WHAT TO PRODUCE
Where in the entries below does "process" appear? Copy every line that has it.
====== RECORDED INFORMATION ======
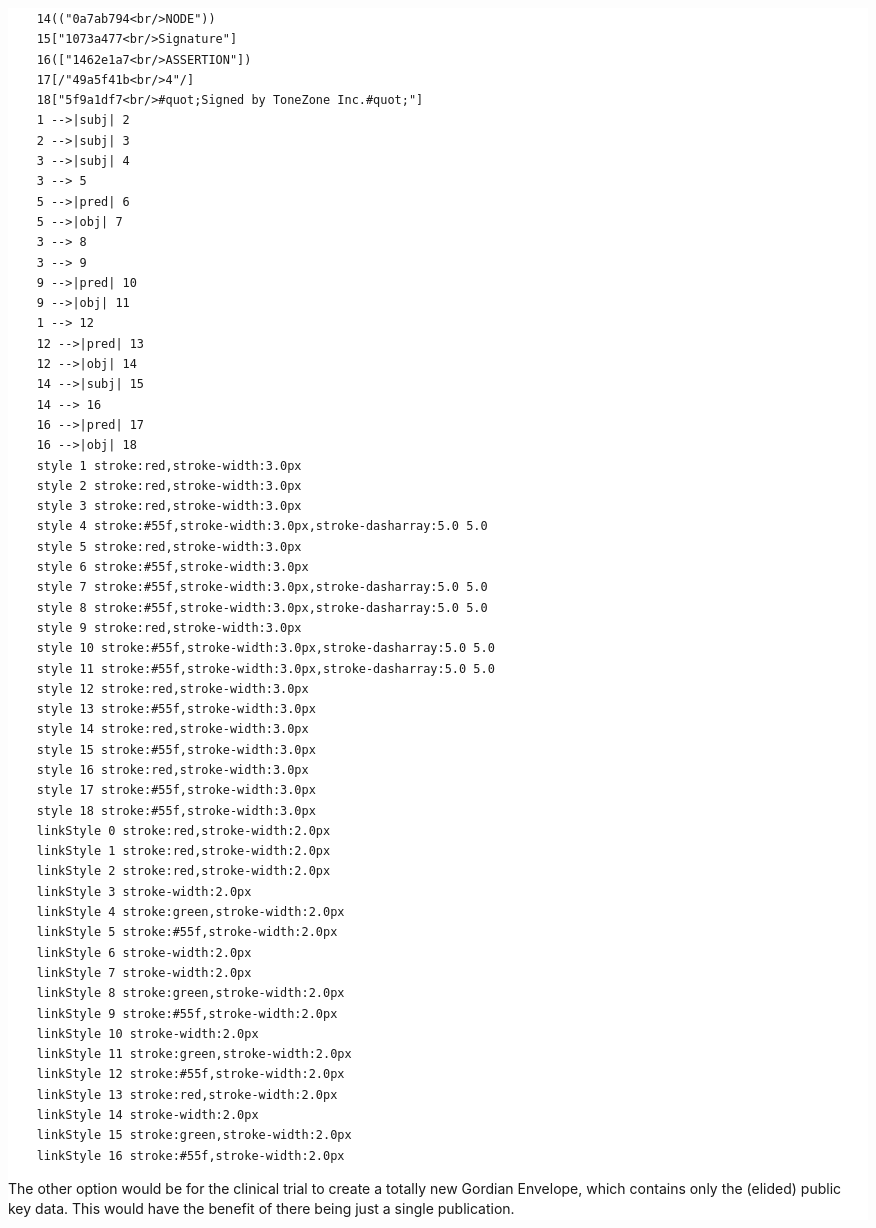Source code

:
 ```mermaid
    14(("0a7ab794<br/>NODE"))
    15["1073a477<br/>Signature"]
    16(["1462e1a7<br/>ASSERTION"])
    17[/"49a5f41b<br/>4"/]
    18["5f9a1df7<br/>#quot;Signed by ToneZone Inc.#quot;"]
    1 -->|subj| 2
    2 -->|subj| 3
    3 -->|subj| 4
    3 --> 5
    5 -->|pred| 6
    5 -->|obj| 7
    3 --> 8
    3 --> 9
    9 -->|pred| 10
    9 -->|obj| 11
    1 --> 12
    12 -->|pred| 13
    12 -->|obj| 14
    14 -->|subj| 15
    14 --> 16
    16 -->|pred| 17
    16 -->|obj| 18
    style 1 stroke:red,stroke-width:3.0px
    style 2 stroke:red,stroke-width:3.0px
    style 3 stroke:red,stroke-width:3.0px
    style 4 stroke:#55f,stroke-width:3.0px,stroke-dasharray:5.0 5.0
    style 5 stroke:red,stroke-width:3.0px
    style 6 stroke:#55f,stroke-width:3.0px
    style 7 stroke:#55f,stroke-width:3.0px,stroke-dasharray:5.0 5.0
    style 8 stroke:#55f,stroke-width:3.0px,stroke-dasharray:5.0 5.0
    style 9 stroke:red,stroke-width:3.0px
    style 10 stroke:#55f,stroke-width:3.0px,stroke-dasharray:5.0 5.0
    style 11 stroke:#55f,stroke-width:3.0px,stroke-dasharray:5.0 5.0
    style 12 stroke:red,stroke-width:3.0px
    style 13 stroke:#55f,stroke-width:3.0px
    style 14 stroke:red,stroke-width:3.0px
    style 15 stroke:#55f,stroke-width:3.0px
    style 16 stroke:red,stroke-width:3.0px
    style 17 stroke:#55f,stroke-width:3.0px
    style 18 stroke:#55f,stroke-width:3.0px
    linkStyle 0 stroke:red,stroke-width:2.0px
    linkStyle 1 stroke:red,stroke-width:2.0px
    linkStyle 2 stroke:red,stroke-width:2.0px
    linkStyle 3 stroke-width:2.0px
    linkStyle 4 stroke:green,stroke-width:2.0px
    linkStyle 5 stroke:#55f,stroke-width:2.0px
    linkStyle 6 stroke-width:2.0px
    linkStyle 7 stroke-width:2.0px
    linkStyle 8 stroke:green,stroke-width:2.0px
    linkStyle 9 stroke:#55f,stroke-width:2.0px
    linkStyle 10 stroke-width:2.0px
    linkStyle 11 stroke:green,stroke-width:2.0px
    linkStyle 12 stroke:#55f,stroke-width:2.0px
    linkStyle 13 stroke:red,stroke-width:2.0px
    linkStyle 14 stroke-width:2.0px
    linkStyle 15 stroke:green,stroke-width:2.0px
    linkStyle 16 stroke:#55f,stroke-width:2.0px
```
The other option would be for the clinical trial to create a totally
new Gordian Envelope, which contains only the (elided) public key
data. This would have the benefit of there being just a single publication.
======
====== RECORDED INFORMATION ======
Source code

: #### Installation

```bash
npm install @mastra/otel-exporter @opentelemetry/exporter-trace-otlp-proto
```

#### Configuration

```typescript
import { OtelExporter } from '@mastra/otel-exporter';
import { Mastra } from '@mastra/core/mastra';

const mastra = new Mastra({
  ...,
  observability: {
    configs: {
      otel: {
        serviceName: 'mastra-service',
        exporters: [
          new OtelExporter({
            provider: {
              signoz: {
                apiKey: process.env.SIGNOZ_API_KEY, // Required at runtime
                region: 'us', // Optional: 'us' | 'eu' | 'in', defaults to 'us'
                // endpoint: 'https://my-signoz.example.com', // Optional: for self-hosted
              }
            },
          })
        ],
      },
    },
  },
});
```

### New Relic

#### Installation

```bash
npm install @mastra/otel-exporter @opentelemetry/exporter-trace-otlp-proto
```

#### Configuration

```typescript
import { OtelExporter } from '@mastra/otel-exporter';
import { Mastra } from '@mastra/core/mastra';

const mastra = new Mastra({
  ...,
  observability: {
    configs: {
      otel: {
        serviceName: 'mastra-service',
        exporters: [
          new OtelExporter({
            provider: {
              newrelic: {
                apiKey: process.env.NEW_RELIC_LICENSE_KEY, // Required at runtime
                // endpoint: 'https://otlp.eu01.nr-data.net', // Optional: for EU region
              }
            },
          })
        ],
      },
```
======
====== RECORDED INFORMATION ======
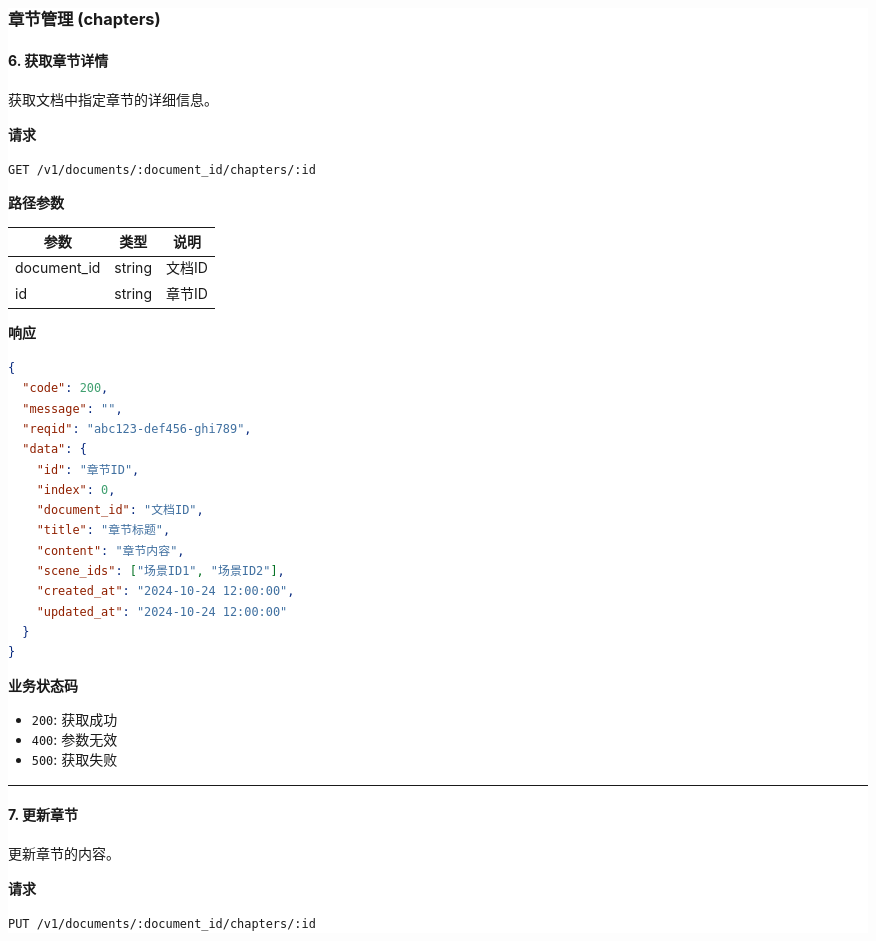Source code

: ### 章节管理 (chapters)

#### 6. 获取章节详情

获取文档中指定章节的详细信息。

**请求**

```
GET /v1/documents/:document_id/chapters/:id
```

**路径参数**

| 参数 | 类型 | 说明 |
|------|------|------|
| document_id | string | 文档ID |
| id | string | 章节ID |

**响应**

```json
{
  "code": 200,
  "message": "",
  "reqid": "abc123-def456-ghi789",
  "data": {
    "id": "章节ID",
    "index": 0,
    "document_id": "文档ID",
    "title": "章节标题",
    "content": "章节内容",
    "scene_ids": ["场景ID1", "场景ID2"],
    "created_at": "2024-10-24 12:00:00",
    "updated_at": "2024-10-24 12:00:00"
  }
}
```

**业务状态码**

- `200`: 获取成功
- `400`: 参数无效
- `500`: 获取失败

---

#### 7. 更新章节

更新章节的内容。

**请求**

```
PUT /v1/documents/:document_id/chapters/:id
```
======
COMPLETED EXERCISE
                apiKey: process.env.SIGNOZ_API_KEY, // Required at runtime
                apiKey: process.env.NEW_RELIC_LICENSE_KEY, // Required at runtime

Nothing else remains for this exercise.